--- Source information ---

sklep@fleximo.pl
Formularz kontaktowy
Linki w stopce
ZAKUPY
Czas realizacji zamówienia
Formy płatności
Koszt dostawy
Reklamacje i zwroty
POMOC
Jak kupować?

---

**Job**
Please put every line of the rows above into a Markdown table with two columns, No. and Line, numbering them in order and leaving out blank lines.

**Answer to the exercise**
| No. | Line |
|---|---|
| 1 | sklep@fleximo.pl |
| 2 | Formularz kontaktowy |
| 3 | Linki w stopce |
| 4 | ZAKUPY |
| 5 | Czas realizacji zamówienia |
| 6 | Formy płatności |
| 7 | Koszt dostawy |
| 8 | Reklamacje i zwroty |
| 9 | POMOC |
| 10 | Jak kupować? |